Доклад затянулся на полтора часа, офицеров интересовали мельчайшие детали. Пузатый самовар, с медалями и двуглавым орлом, пришлось заправлять заново, а на замену закончившимся бутербродам были выставлены шоколадно-вафельные тортики.
– Ну что же, – подвёл итог Блеер, – достойно и с хорошей перспективой. Эта Мэри точно не играла?
– Уверена – нет, – твёрдо ответила Чернобурка, – я её уже хорошо знаю, всякой видела. Да она утром, как прошедший вечер вспомнила – рыдать принялась: просила не выдавать её КГБ – очень Сибири боится. Уже и палатку над нами скатывают, и автобус пришёл, а она всё слезами заливается. Еле успокоила. Так обнявшись потом в автобусе и ехали – не отцеплялась никак.
– Хорошо, – усмехнулся генерал, – это надо обязательно продолжить. Перспективная американка, но играть её надо в длинную. Выгуливайте эту рыжулю дальше, обещайте сделать всё, чтобы она могла приехать в следующую экспедицию.
– Кстати… – вмешался Витольд, – а как вы обосновали, что не доложите в Комитет? Вы же преданы Советскому Союзу?
– Ну… – неуверенно передёрнула плечами Светлана, – особого вреда она нанести не успела, искренне раскаивается, любит нашу страну… Мы же подруги? А тогда я должна помочь ей перешагнуть через это её прошлое. Да она и сама к тому готова: у неё вчера фенечка перетёрлась и потерялась – а это важный знак! Она теперь как чистый лист, прошлое перевёрнуто… Да и вообще, она – хороший человек. А хорошие люди и нашей стране нужны, и мне…
– Она это приняла? – придирчиво уточнил психолог.
– Да, – мотнула чёлкой Лапкина, – я же не врала.
– Света, – вступил Минцев, – а ты не посмотрела, на чём этот фазан крыло себе сломал? Он же трезв был. Так выглядит, что кто-то ещё там работал.
Лапкина чуть покраснела.
– Нет, не до того было. Сначала с Мэри показания снимала, и все мысли только об этом были, а утром её же до самого отъезда успокаивала. Да и вообще… Мне эта мысль только в автобусе пришла.
– Ну и ладно, – добродушно сказал Блеер, – главное – дело сделано. И, Светлана, большое дело, важное для всех нас. Могу сказать, что доклад об этом будет делаться лично товарищу Андропову.

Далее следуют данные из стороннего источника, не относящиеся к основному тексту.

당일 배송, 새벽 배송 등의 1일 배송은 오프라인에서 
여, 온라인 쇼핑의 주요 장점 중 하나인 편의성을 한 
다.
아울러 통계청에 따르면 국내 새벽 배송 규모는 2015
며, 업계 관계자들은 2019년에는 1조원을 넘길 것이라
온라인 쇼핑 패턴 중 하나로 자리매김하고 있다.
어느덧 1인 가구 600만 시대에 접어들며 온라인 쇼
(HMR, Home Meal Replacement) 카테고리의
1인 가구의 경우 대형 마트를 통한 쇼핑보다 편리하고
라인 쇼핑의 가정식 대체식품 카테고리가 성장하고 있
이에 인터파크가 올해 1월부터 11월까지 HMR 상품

Владлен Николаевич выбрался из-за стола и пересел на соседний с Лапкиной стул.
– Светлана Витальевна, – сказал он доверительным тоном, – вам в институте преподавать не надоело?
У Чернобурки удивлённо дрогнула нижняя челюсть.
– Переходите к нам на постоянную работу, – предложил генерал, – вон, Георгию в группу толковые офицеры нужны, и вы по всем параметрам подходите, – он выдержал паузу, дав Жоре и Светлане обменяться быстрыми взглядами, и продолжил: – Вы идеально залегендированы под развёртывающуюся операцию. Нам предстоит очень предметно поработать с молодёжью Ленинского района. Мы бы вас летом повысили до старшего инструктора райкома, будете курировать комсомол, заниматься молодёжью. Новые формы работы… Фотовыставки, поддержка всяких нестандартных начинаний… Вот эти поисковые экспедиции – и мы поддержим, и из райкома идут сигналы о желании работать с этим почином. Григорий Васильевич, – тут Блеер многозначительно кивнул куда-то в сторону Смольного, – также готов поддержать. Нужное дело, со всех сторон. И павших похороним по-человечески, и молодёжь воспитаем. И, заметьте, тут появляется ещё и очень интересное новое поле для вербовки иностранцев. Тут же не только американцы… И немцев западных можно привлечь, и датчан, и французов… Кто только против нас не воевал. Очень перспективное направление, и как раз в области ваших интересов: новые методы идейно-политической вербовки. Преподавать, конечно, хорошо, но живая работа во сто крат лучше. Подумайте об этом, Светлана.
– Я… – голос у Чернобурки дрогнул. Она посмотрела на Минцева, увидела что-то в его глазах и покраснела, – я согласна.